Some of the many different types of attacks were discussed in more detail. The bottom line is that there's a lot of money in cybercrime these days, and the threat actors are very clever in finding new ways to attack.
We recommend a frame work of thinking about the roles of the data owner (the business owner), the Information Technology (implementing and maintaining data systems), and Information Security (risk insights and mitigation strategies). We recommend starting with a Security Risk Assessment to understand what critical data needs to be protected, where it is located, and how it is protected. Then the gaps in protection can be more clear. Each business owner needs to make an informed decision about the acceptable level of risk and security.
One of the analogies we encourage business owners to consider is how you protect your home. The first step is to identify what you're protecting (family members, pets, documents, valuables, etc). Then you can consider the various ways to protect your home (locks, doors, windows, yard signs, etc). For detection, there are many options for alarm systems, motion sensors, cameras, etc. The next two areas are Response and Recovery.

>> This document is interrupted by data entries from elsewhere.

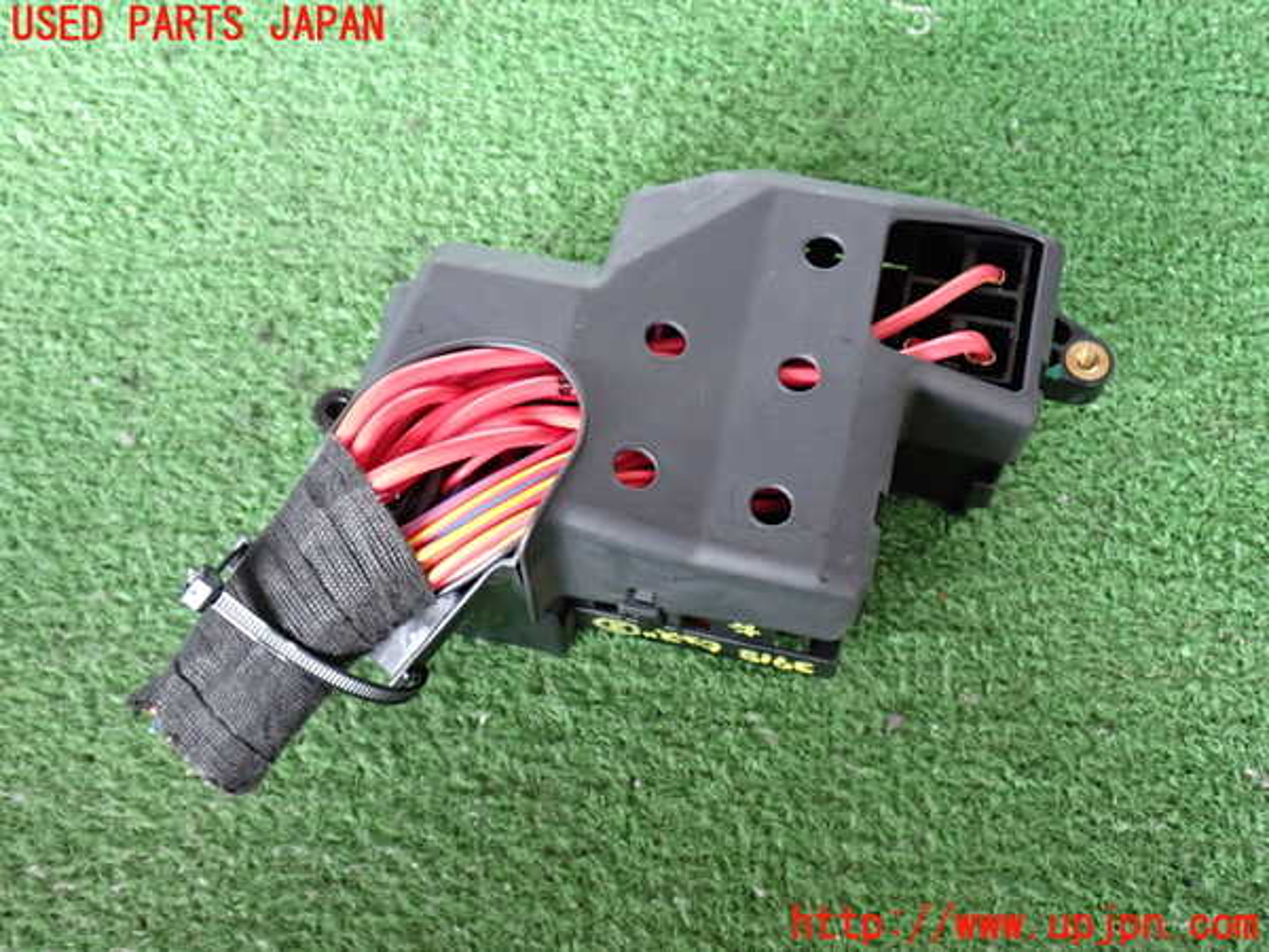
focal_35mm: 41
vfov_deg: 35.1
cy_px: 476
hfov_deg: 45.8
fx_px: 1503
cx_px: 634
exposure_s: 1/40
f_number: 2.8
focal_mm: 7.31
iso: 640
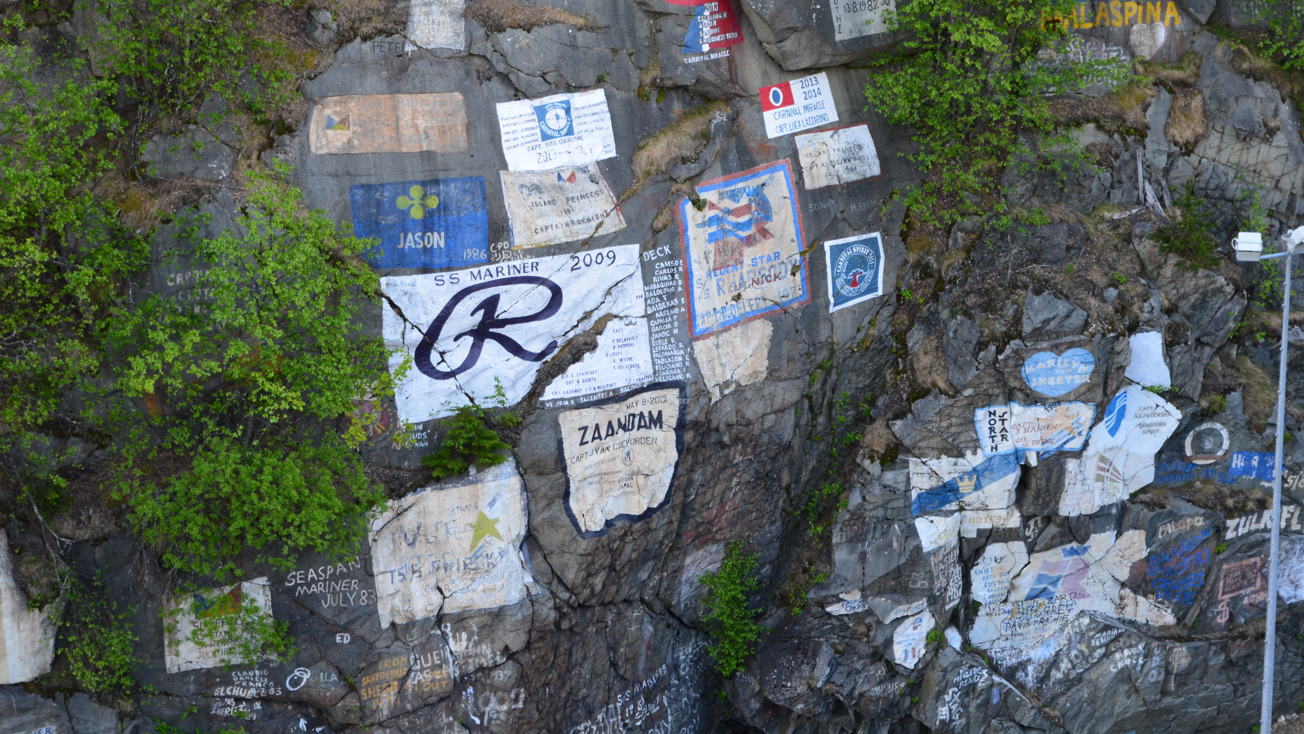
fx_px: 2992
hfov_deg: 24.6
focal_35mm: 87
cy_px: 305
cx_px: 650
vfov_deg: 14.0
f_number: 10
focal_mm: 55
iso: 400
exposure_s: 1/50
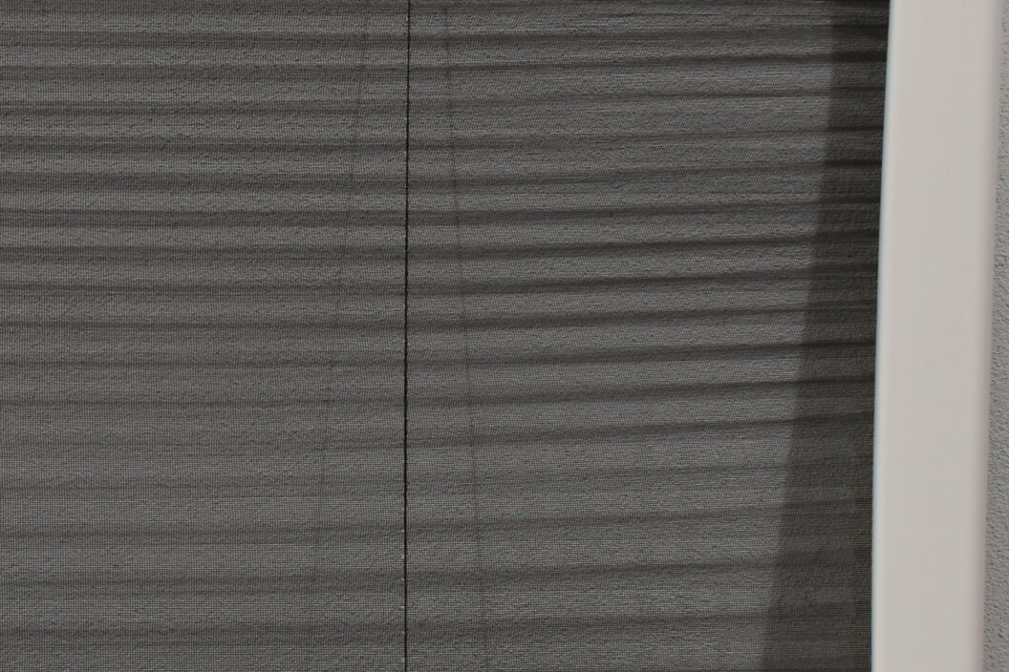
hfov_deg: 20.4
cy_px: 326
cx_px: 129
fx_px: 2752
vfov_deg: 13.9
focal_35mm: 98
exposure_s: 1/125
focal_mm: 27
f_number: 5.6
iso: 360
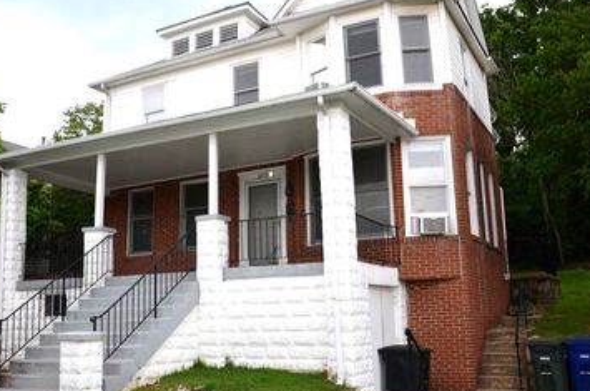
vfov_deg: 34.9
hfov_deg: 50.7
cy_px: 172
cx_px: 259
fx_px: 621
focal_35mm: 38
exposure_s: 1/250
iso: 100
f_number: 4
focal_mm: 18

Consider how you would change your home security if you learned about a major crime wave in your neighborhood. Effectively, this is what's happening in cyber space right now.
The biggest threats we're currently seeing for SMBs involve Ransomware. In a Ransomware attack, the business data is encrypted and held hostage for a Ransom. There's no guarantee that you'll get your data back from the criminals if you pay the ransom, and you'll be targeted for more attacks. Cyber Insurance typically won't cover all the damages. We covered a few exampled in the presentation of an innocuous looking email arriving at the company, such as a resume, and hard working employees accidentally opening the email and inadvertently assisting in the launch of an attack. Also in in other types of emails, passwords can be compromised and then wind up on the Dark Web.
Education is a key first step to understanding the threats. It's important for businesses to make sure all employees know about the risks and what to look out for. In fact, the Massachusetts Data Security Law (and various other industry regulations such as HIPAA) REQUIRE on-going employee training.
Next on the list is a complete assessment to understand the current state of security and identify the gaps. There's no such thing as 100% security, but there are many affordable options for small businesses to increase security and decrease risk.